Four shushes spaced to a 4/4 beat
two quarter notes, two eighth notes
and a rest at each measure’s end
my wife repeats again and again

to lull our swaddled son to sleep.
Supposedly the rhythm’s akin
to the original heart that swayed him
with its ocean thump, that ebb

and flood he emerged from unmoored
in both time and space.

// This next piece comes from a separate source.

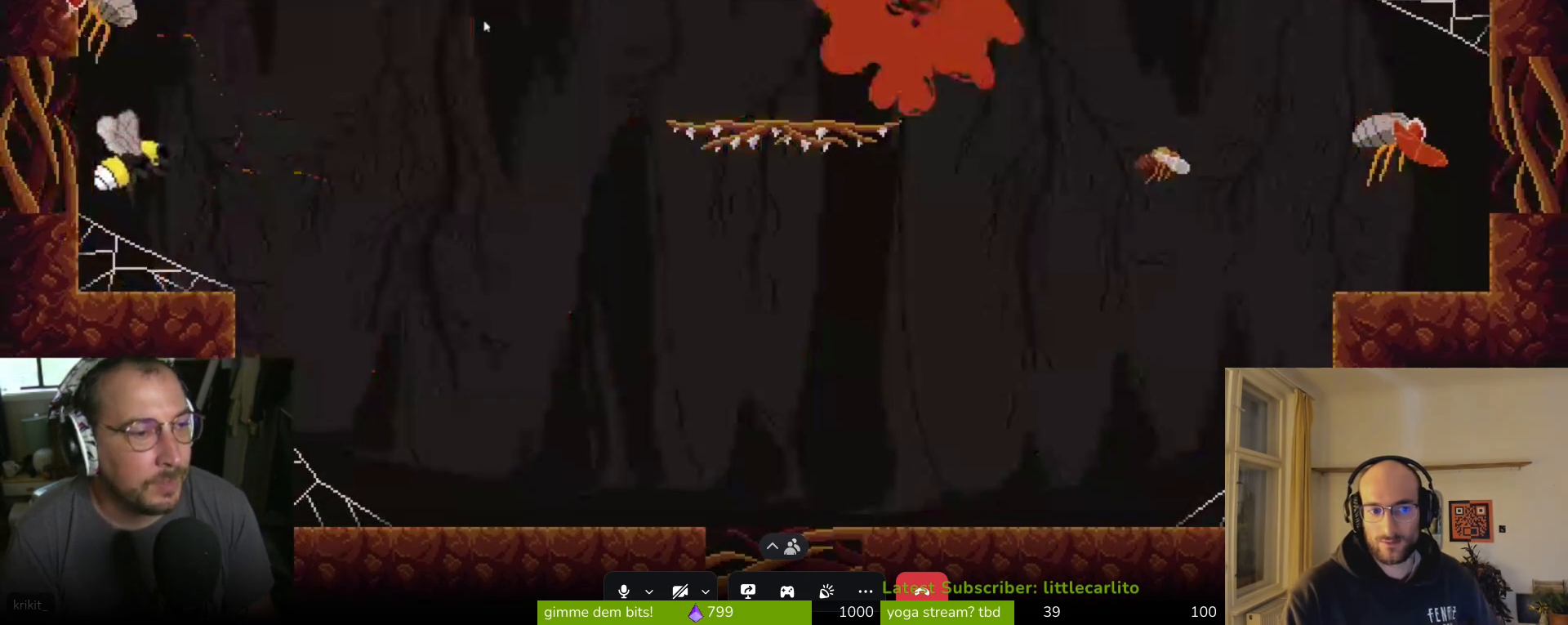
{"buttons": [], "left_stick": "right", "right_stick": "center", "events": []}
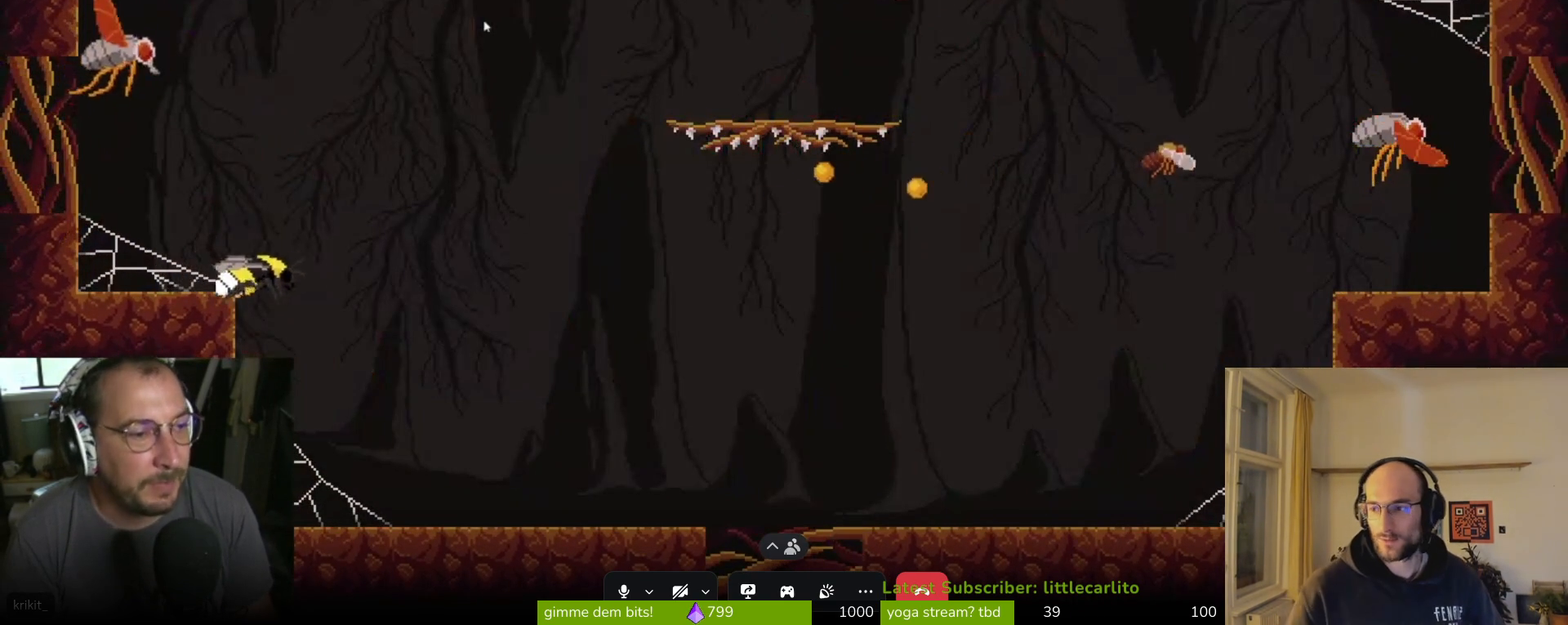
{"buttons": [], "left_stick": "up-left", "right_stick": "center", "events": [[100, "CROSS", "down"], [267, "left_stick", "up-left"], [300, "CROSS", "up"]]}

That seaward scrape!
By which, I mean, I too am now rocked
and reminded that though the heart works

unbidden, there is meaning in each beat
and in the choice we make to exhale
our warming breaths as prayer to place,
praise song to becoming.


Telling My Students About Hope


A bell struck hard
in cold, clear air

where the water ripples
and runs fast, I offer words

for their pockets like stones
that pull seaward, like the river

that seems to move in one
direction only. I tell them

hope is the work we do
without return.

Stephen Siperstein

Stephen Siperstein teaches English and environmental humanities at Choate Rosemary Hall in Wallingford, Connecticut, and co-leads the summer Environmental Literature Institute in Exeter, New Hampshire. His poetry and photography has appeared in saltfront, ISLE, and Poecology, and he is co-editor of Teaching Climate Change in the Humanities. He lives with his wife, Jemma, and their son, Nathaniel.